Content starts

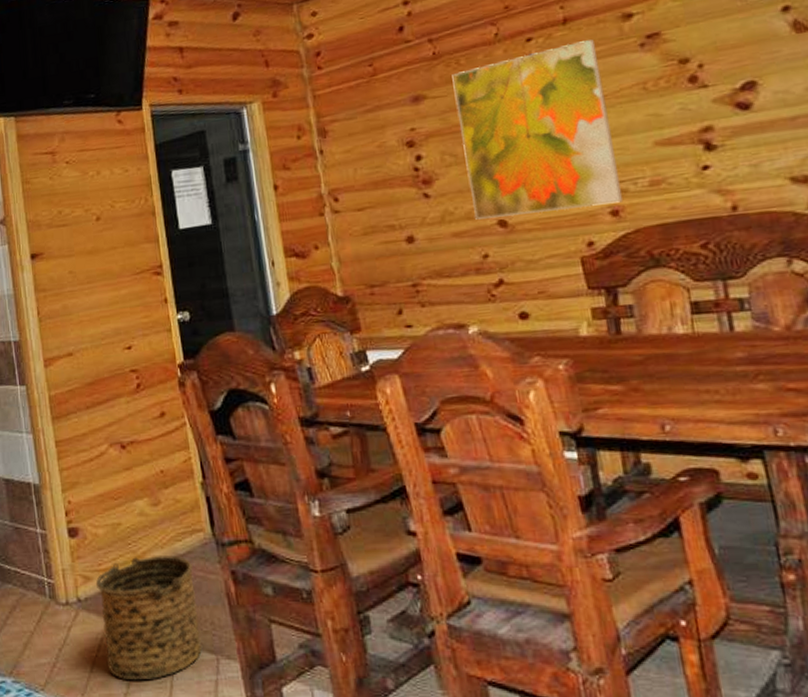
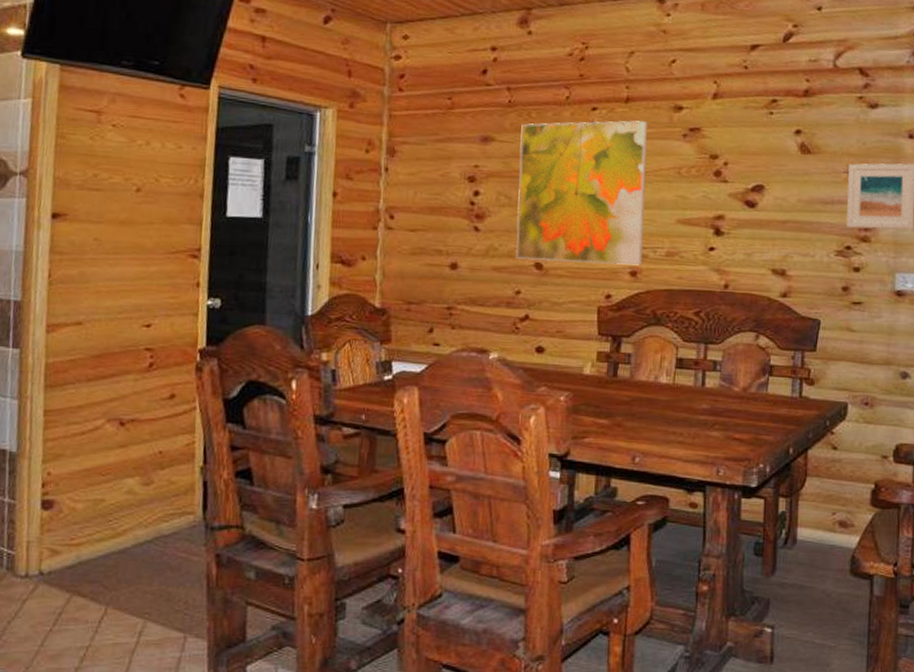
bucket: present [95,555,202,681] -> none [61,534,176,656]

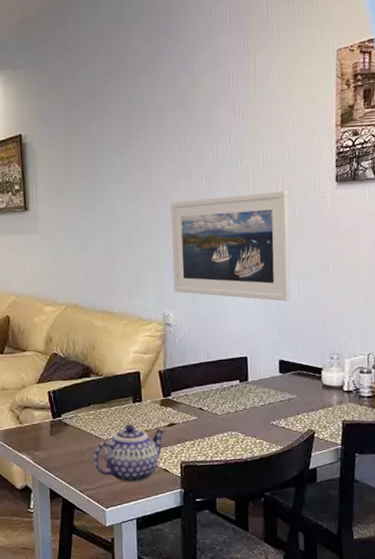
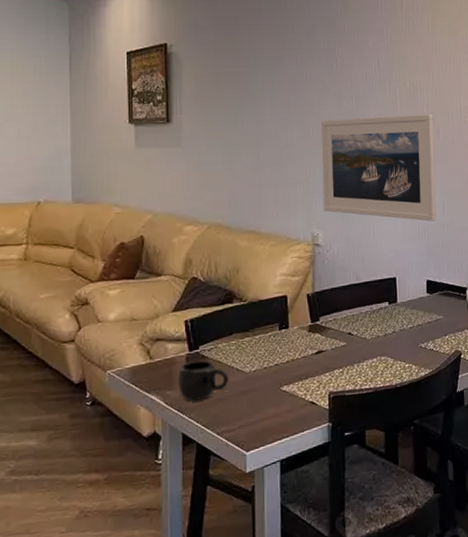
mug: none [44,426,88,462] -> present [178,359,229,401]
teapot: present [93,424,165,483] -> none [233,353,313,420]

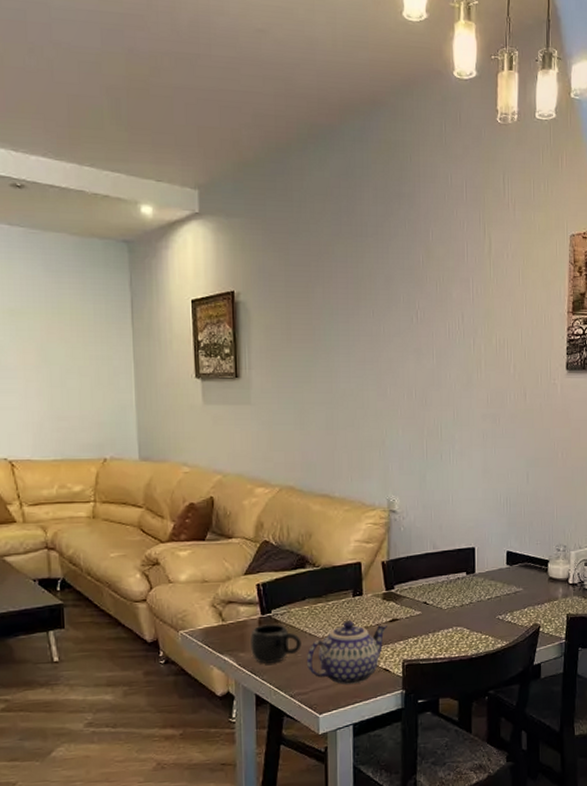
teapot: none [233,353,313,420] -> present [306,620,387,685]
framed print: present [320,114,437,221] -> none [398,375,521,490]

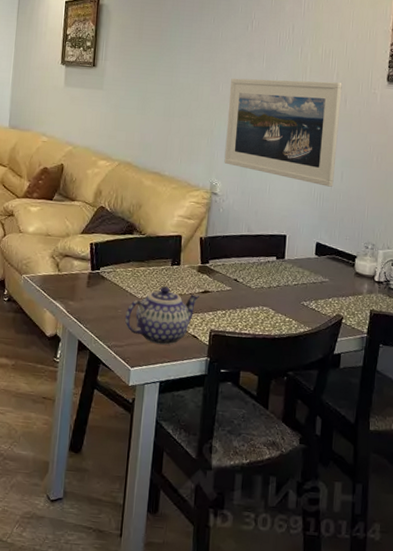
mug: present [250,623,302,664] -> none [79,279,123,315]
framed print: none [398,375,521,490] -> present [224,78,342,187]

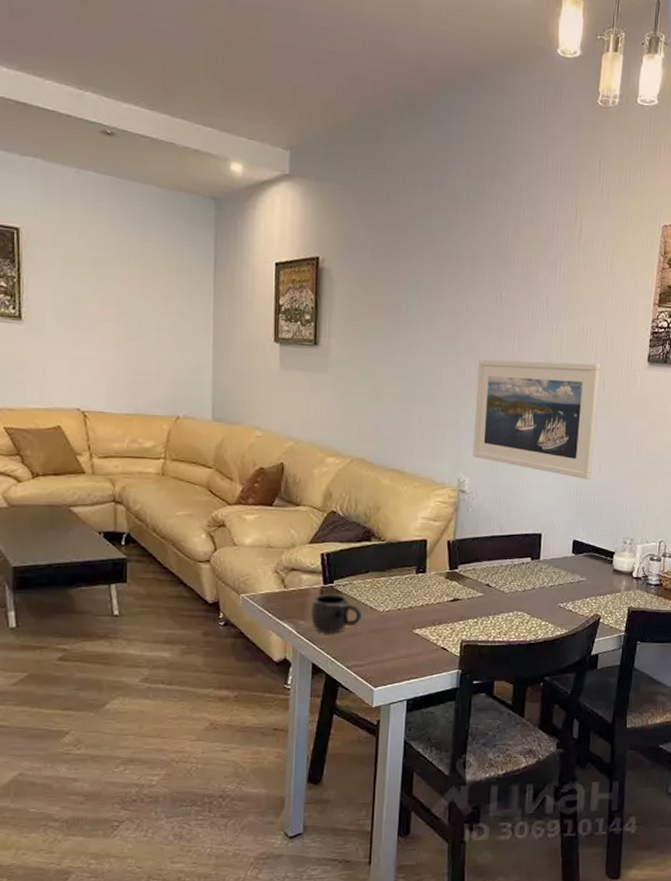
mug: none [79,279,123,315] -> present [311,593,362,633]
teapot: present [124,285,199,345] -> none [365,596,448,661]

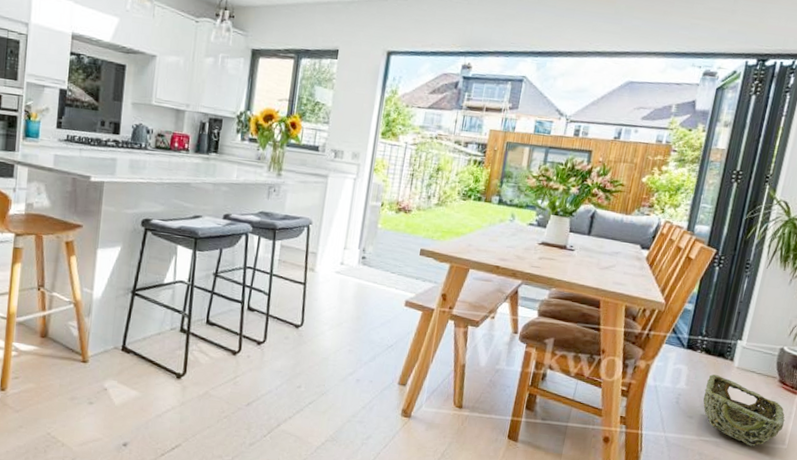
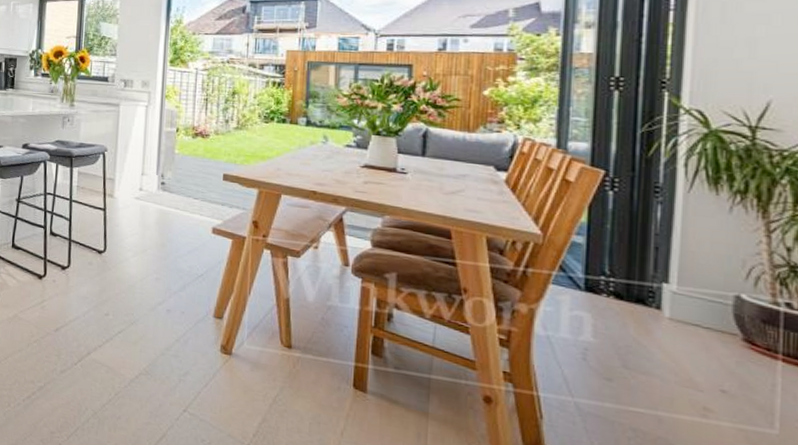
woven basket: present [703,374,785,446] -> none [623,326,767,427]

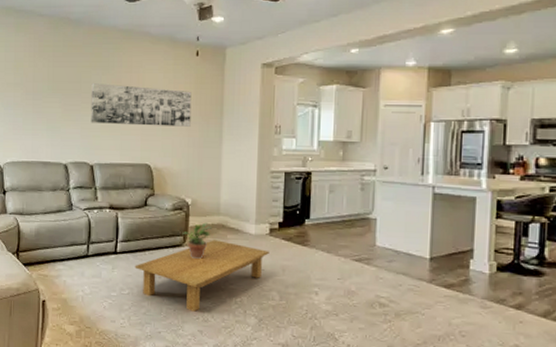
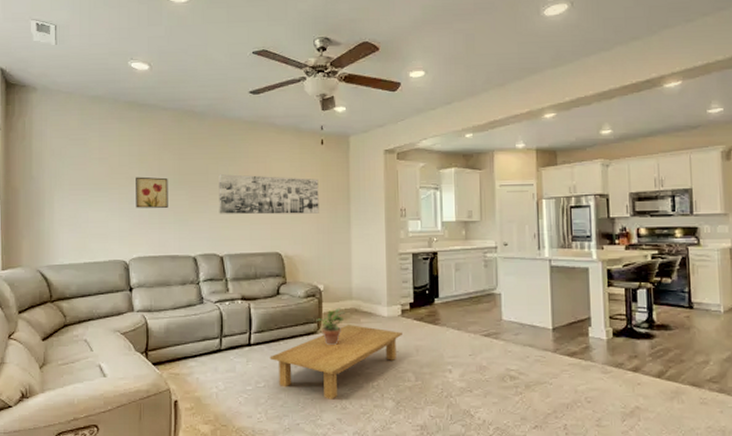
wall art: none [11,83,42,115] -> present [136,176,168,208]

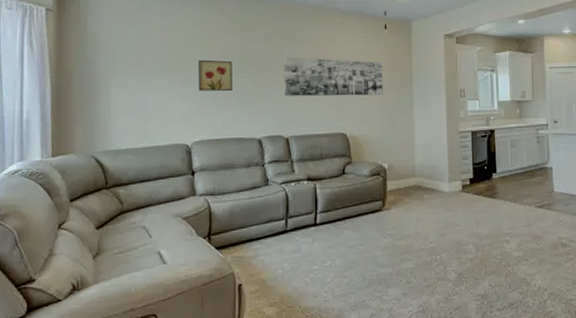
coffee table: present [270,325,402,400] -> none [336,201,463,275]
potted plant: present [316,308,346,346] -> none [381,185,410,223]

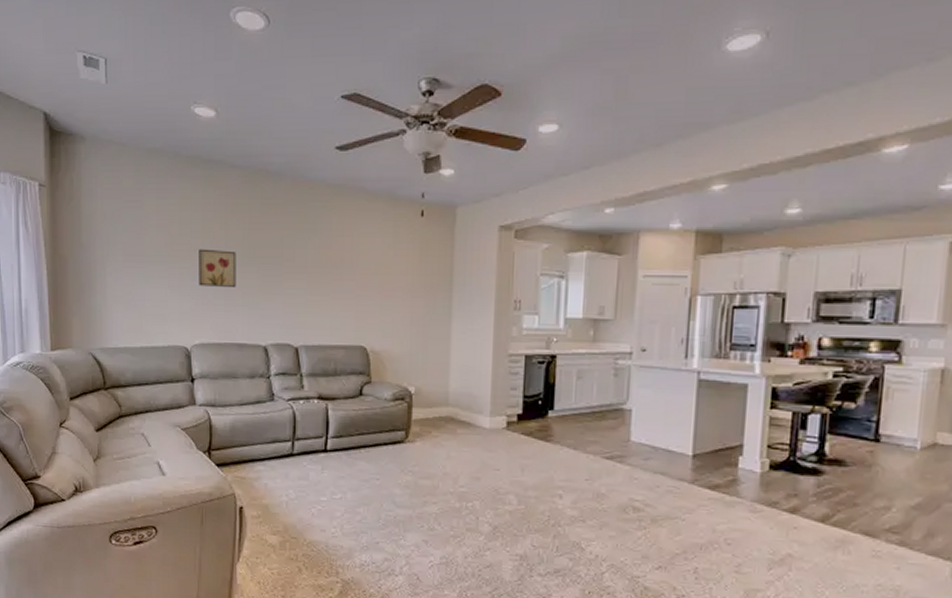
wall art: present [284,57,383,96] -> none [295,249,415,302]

Content ends

*Task details*: Although pictures appear among the records above, write out exactly only the lines from the one that has "teapot: none [233,353,313,420]" through the one that has "wall art: none", and leave the pictures out.

*Task solution*:
teapot: none [233,353,313,420] -> present [306,620,387,685]
framed print: present [320,114,437,221] -> none [398,375,521,490]

mug: present [250,623,302,664] -> none [79,279,123,315]
framed print: none [398,375,521,490] -> present [224,78,342,187]

mug: none [79,279,123,315] -> present [311,593,362,633]
teapot: present [124,285,199,345] -> none [365,596,448,661]

woven basket: present [703,374,785,446] -> none [623,326,767,427]

wall art: none [11,83,42,115] -> present [136,176,168,208]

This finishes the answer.